Saved entries:
*** Block opens ***
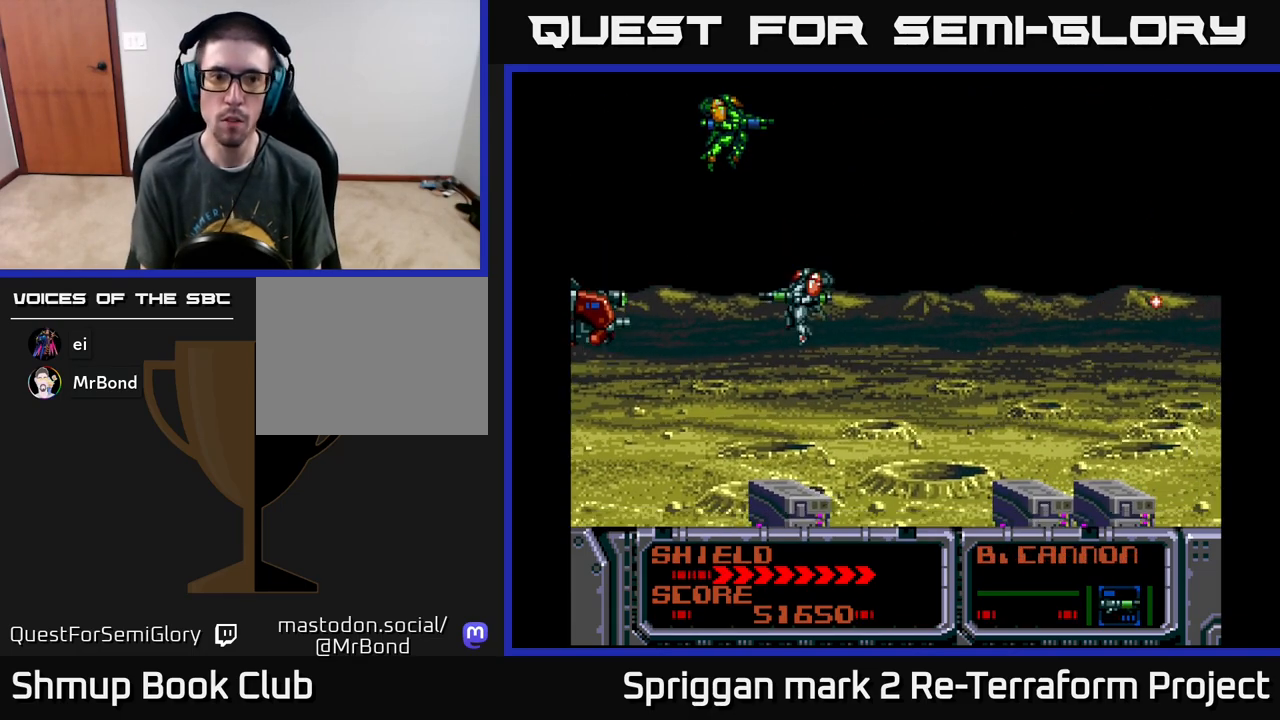
{"buttons": ["A", "DPAD_RIGHT"], "events": [[33, "B", "up"], [50, "DPAD_DOWN", "up"], [67, "A", "down"], [200, "DPAD_DOWN", "down"], [383, "DPAD_DOWN", "up"], [500, "DPAD_RIGHT", "down"]]}
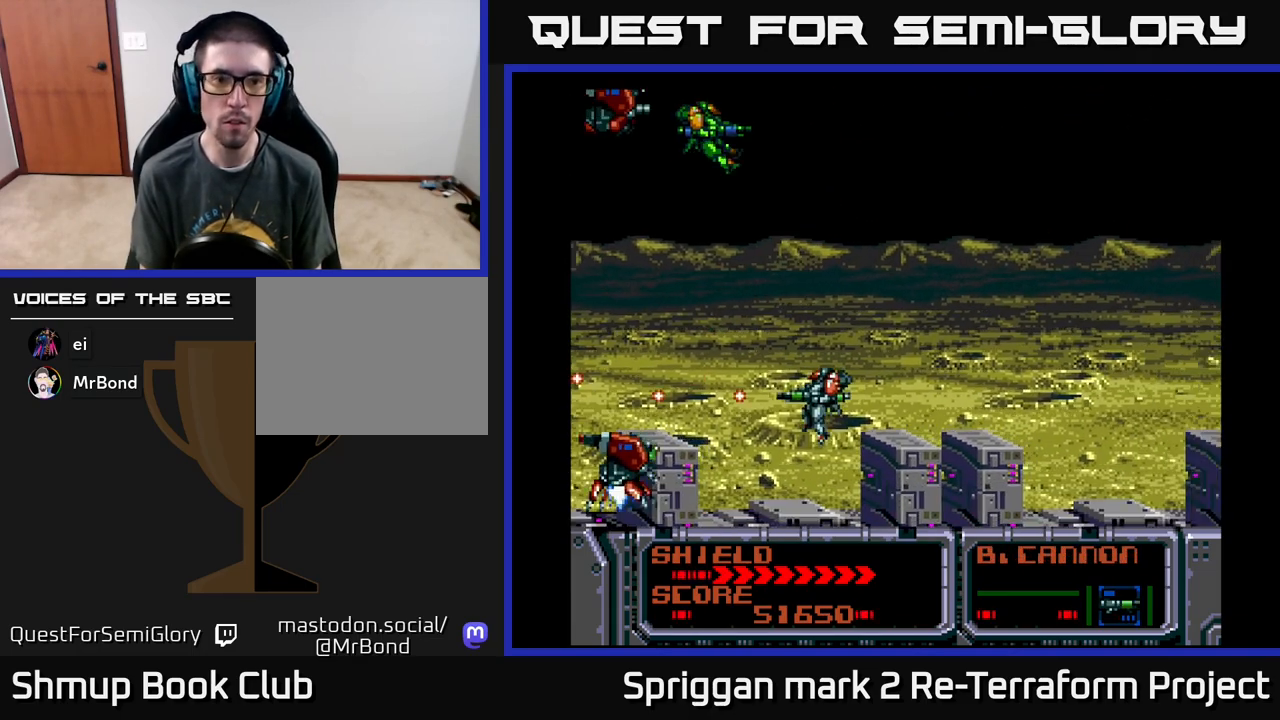
{"buttons": ["DPAD_UP"], "events": [[33, "DPAD_DOWN", "down"], [117, "DPAD_RIGHT", "up"], [150, "DPAD_RIGHT", "down"], [183, "DPAD_DOWN", "up"], [250, "DPAD_RIGHT", "up"], [317, "X", "down"], [400, "A", "up"], [417, "X", "up"], [483, "DPAD_UP", "down"]]}
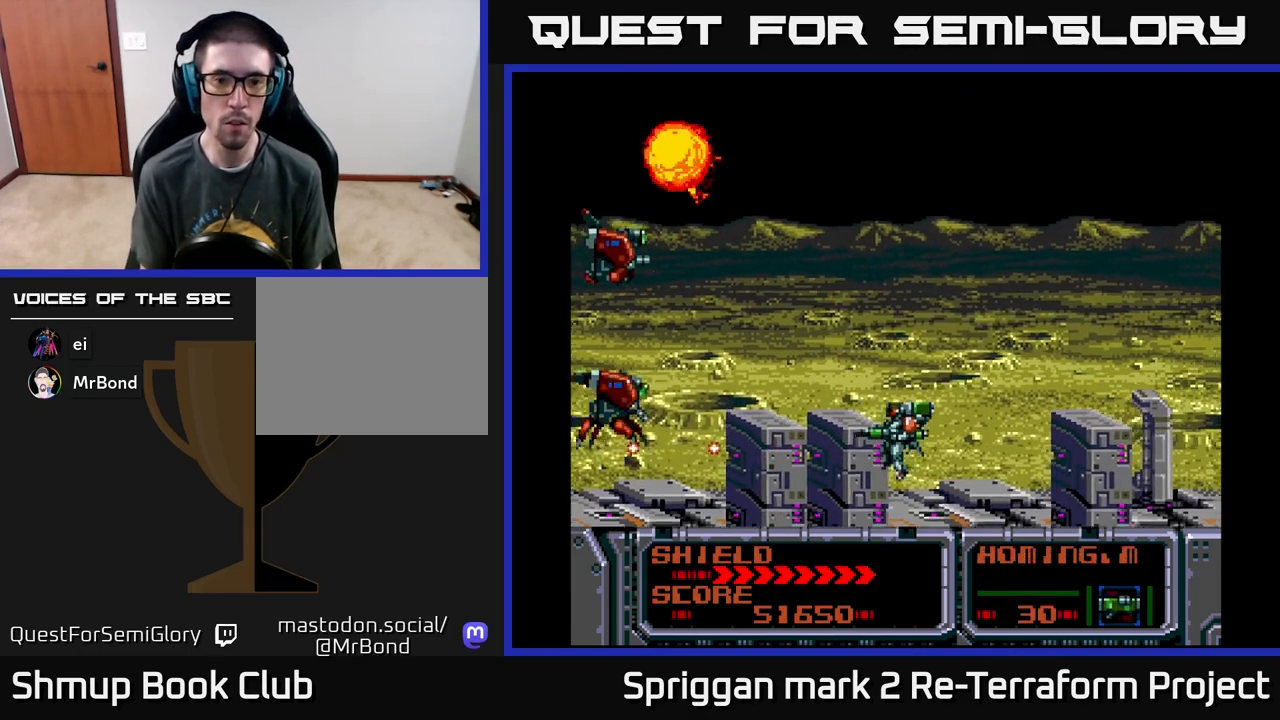
{"buttons": ["DPAD_DOWN", "DPAD_LEFT"]}
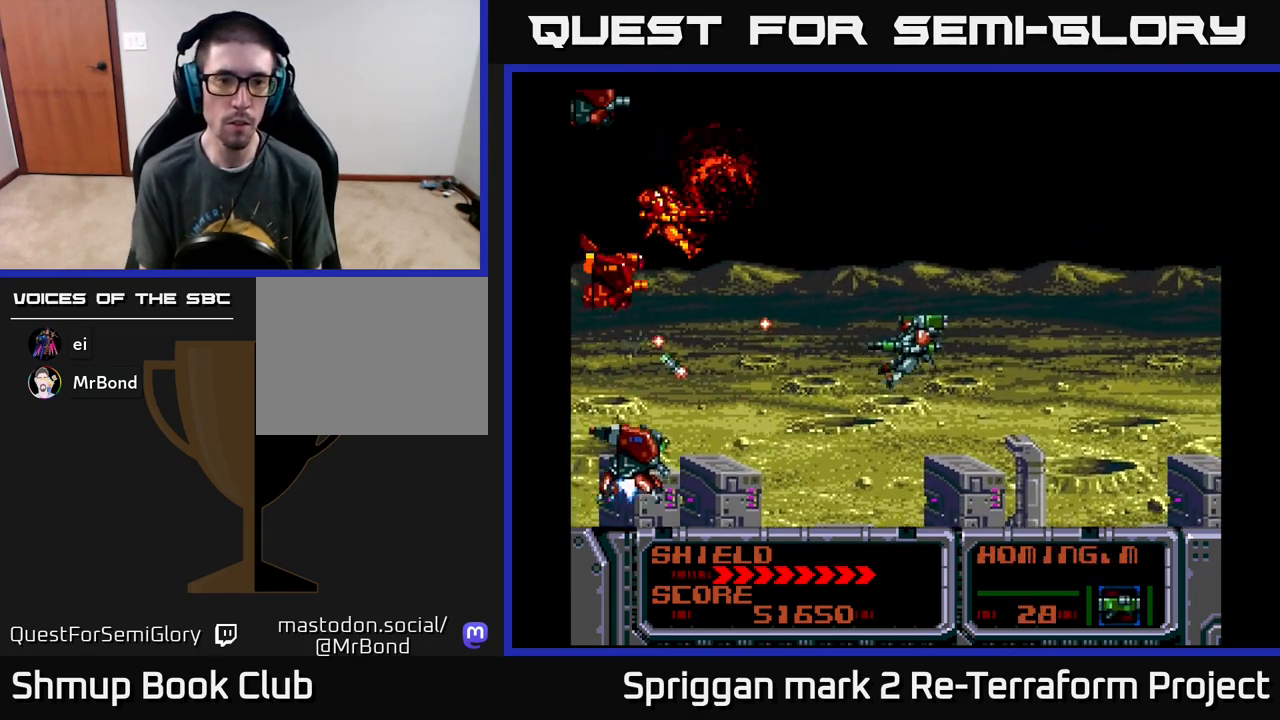
{"buttons": ["DPAD_DOWN"]}
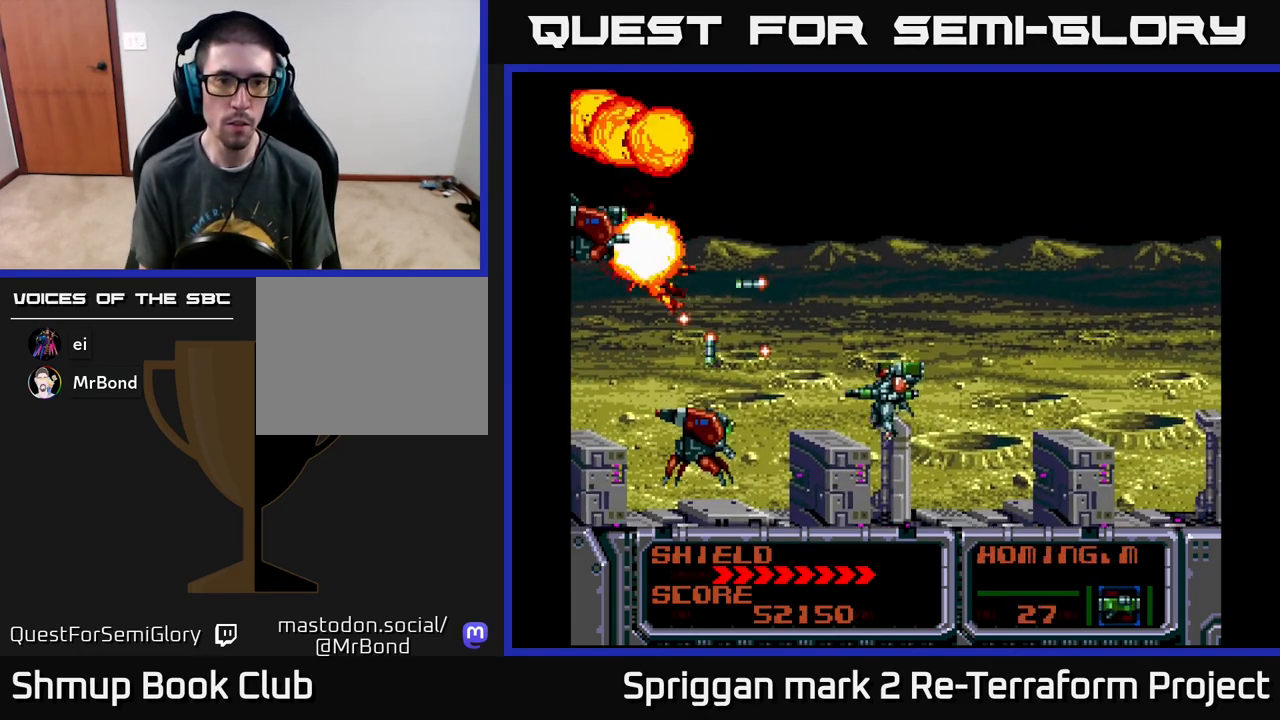
{"buttons": ["DPAD_DOWN", "DPAD_RIGHT"]}
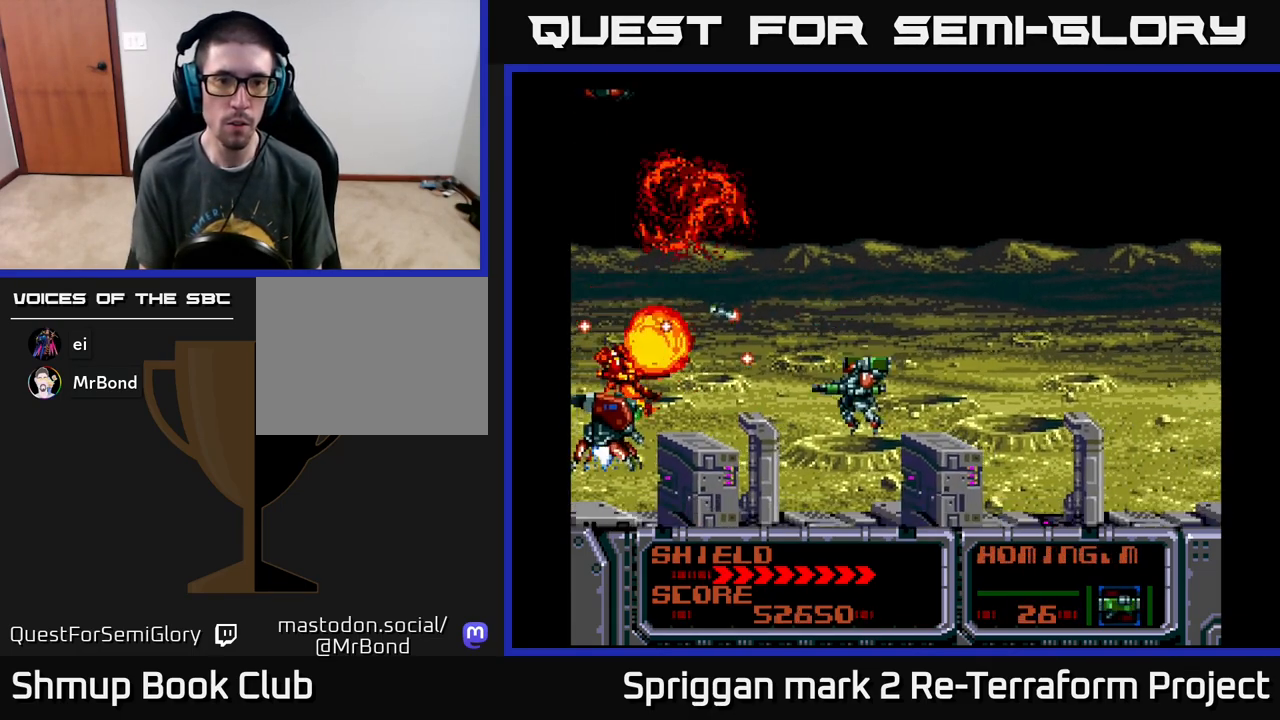
{"buttons": ["DPAD_DOWN", "DPAD_LEFT"]}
*** Block closes ***
◆ What the exercise asks:
Find each line in the data above with the word "events", then copy it.

◆ Exercise solution:
{"buttons": ["A", "DPAD_RIGHT"], "events": [[33, "B", "up"], [50, "DPAD_DOWN", "up"], [67, "A", "down"], [200, "DPAD_DOWN", "down"], [383, "DPAD_DOWN", "up"], [500, "DPAD_RIGHT", "down"]]}
{"buttons": ["DPAD_UP"], "events": [[33, "DPAD_DOWN", "down"], [117, "DPAD_RIGHT", "up"], [150, "DPAD_RIGHT", "down"], [183, "DPAD_DOWN", "up"], [250, "DPAD_RIGHT", "up"], [317, "X", "down"], [400, "A", "up"], [417, "X", "up"], [483, "DPAD_UP", "down"]]}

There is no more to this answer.